Ce que la semaine dit du reste de la campagne
Le reste de l'actualité régionale, rapportée par Mon Joliette, souligne la même tension entre le symbolique et le structurel. Une inspection de structure au-dessus de la rivière L'Assomption a forcé la fermeture partielle du boulevard Base-de-Roc à Joliette, opération menée par le ministère des Transports et de la Mobilité durable. À Terrebonne, des travaux nocturnes sur les autoroutes 640 et 40 rappellent la pression constante sur le réseau de la couronne nord. Ce sont des faits divers d'entretien, mais mis bout à bout, ils dessinent le portrait d'un réseau qui vieillit et d'une région dont la mobilité est un enjeu quotidien, pas thématique.
Et Lanaudière n'est pas qu'un enjeu routier.
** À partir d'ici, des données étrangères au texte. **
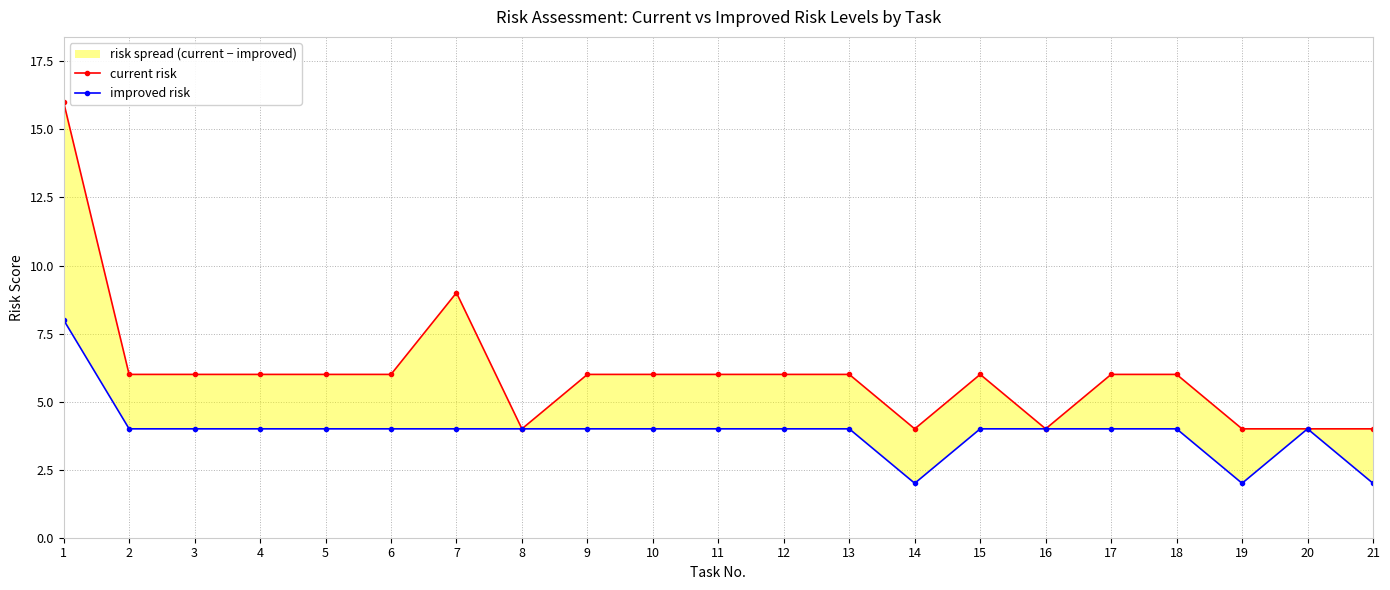

Which series changed the most between 10 and 16?

current risk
Le même jour, la nation atikamekw tenait son vote par anticipation pour choisir son Grand chef du Conseil de la Nation Atikamekw, avec un bureau de vote au Château Joliette et d'autres à Manawan, Wemotaci et Opitciwan. Voilà un rappel utile : le territoire lanaudois inclut des communautés dont les priorités — logement, services, accès au territoire — traversent rarement les campagnes provinciales autrement que par des mentions de circonstance. Dans un autre registre, la Maison Rosalie-Cadron prépare son Festival au fil des traditions pour la fin d'août, signe qu'une part de la vitalité régionale continue de se jouer hors du cadre électoral.
Qui parle au territoire?
La question posée par cette semaine lanaudoise est moins celle du talent d'une candidate que celle de la nature de l'offre politique. Une candidature-vedette apporte une couverture médiatique immédiate — la preuve en est que l'annonce a circulé avant même d'être officielle. Mais elle ne répond pas à la demande formulée par Mobilité 125, qui est d'une précision presque brutale : engagez-vous à commencer les travaux.
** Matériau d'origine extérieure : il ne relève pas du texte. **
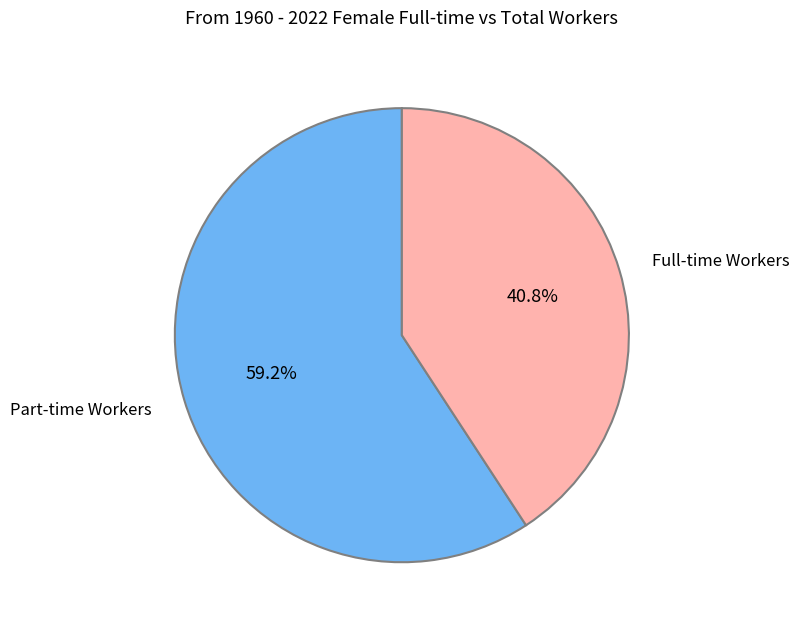

Which has a higher value, Part-time Workers or Full-time Workers?

Part-time Workers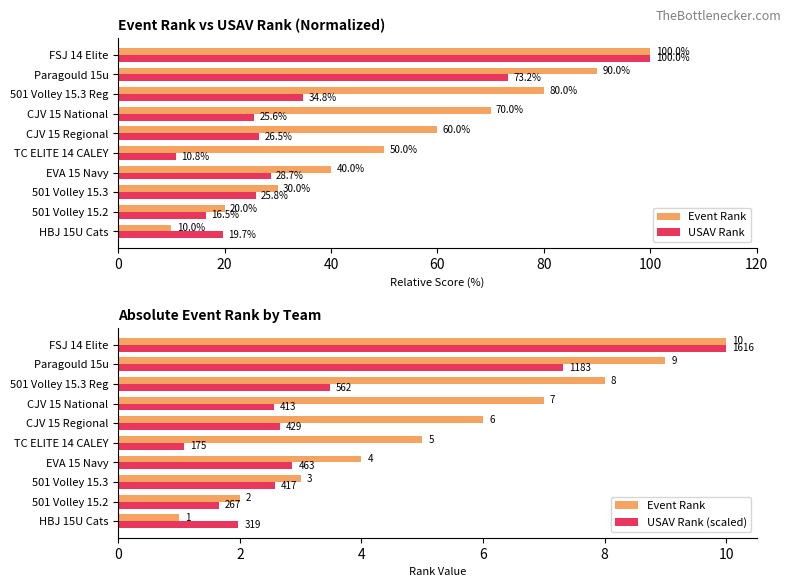

What is the sum of the Event Rank values at Paragould 15u and HBJ 15U Cats?

10.0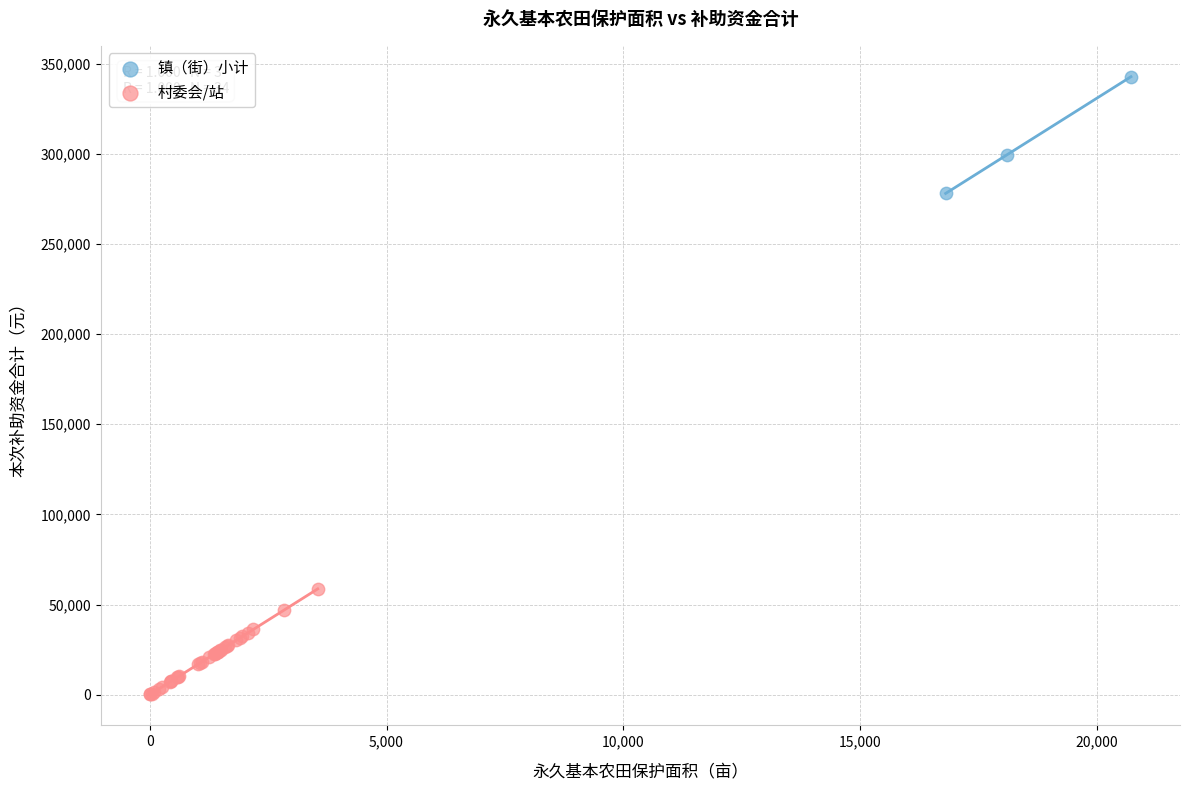

Which series has the largest Y range (max minus min)?

镇（街）小计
Le test des prochaines semaines est donc simple à évaluer. Les candidats de tous les partis dans Joliette, Rousseau, Montarville-Nord ou les circonscriptions voisines seront jugés sur leur capacité à dire oui ou non à la voie de contournement, avec un échéancier. Un « nous allons analyser le dossier » sera lu comme un refus déguisé par un regroupement qui affirme que le projet n'a jamais été aussi avancé. À l'inverse, un engagement daté deviendra l'étalon auquel tous les autres partis devront se mesurer.
Dans une région habituée à voir les grands programmes régionaux passer à côté d'elle, c'est là que se jouera la crédibilité. La caméra s'installe dans Joliette; reste à savoir si quelqu'un répondra à Saint-Esprit.